The Times of London Holds Forth on America's Avian Hero Cher Ami



It is a tale of feathered fearlessness. In October 1918, American infantrymen were trapped behind enemy lines in the forest of Argonne in north-eastern France. They found themselves in the terrifying position of being shelled by their own artillery.

Though cut off from their flanking divisions, they managed to communicate by sending messages via pigeon post. Seven homing pigeons were sent with messages attached. The last bird, named Cher Ami, carried an urgent message giving the soldiers’ position and pleading for the incoming friendly fire to stop.

The bird was taken to America after the war, and its body has been displayed for the past century at the Smithsonian museum. Its successful mission has been celebrated ever since in military lore and popular culture. And one mystery of its protagonist’s adventure has now been settled by DNA analysis. No one knew for certain Cher Ami’s sex, but scientists have now concluded definitively that it was a male pigeon, not a female.

Why does it matter? Because heroic figures deserve to be known and celebrated, and this finding adds information about the preeminent pigeon of the modern era.

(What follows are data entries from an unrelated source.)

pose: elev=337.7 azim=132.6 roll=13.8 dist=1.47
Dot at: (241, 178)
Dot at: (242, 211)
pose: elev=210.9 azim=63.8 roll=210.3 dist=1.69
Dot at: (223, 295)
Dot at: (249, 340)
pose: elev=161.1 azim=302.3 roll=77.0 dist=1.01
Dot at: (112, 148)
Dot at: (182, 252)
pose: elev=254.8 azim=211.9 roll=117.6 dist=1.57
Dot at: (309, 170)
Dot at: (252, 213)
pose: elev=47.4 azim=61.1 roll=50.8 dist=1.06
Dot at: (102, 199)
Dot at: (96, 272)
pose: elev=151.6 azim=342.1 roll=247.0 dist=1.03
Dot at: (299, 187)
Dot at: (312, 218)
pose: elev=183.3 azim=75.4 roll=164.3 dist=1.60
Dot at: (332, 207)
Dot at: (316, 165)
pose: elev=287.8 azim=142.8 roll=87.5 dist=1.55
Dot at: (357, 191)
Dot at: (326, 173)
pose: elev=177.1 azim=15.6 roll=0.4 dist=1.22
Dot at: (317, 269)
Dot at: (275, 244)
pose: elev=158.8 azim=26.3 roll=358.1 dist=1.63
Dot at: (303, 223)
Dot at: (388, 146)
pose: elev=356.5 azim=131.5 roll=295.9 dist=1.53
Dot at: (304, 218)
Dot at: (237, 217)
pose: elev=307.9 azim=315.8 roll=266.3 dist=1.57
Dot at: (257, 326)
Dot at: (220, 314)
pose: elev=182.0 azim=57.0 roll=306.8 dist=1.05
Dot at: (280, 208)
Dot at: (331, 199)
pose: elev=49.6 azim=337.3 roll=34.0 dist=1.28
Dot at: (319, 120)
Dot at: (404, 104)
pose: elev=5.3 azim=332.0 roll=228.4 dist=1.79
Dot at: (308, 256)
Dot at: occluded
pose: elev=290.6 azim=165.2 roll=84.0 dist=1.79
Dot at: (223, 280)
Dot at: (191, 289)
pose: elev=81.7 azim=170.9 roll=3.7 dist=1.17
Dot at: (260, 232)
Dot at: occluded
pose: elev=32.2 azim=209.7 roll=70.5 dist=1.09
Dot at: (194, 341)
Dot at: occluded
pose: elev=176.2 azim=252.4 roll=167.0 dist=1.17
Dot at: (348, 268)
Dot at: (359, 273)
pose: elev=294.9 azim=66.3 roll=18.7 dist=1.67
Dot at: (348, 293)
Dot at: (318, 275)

Cher Ami bears the posthumous reputation of having arrived at its loft with its message tube hanging from its shattered right leg and with a hole in its chest. Its wounds were presumably sustained from enemy fire, yet it persevered in its mission, and the surviving soldiers were rescued shortly afterward.


Monuments at the Lost Battalion Site


Pigeon corps are no longer found in modern soldiering, but for a period between the Franco-Prussian war of 1870 and the Second World War this ancient military tradition was revived.

For our gallant U.S. allies, it worked. It is no objection that Cher Ami didn’t, and couldn’t, conceive of the concept of heroism. It did its duty, and the known facts of its life are now expanded.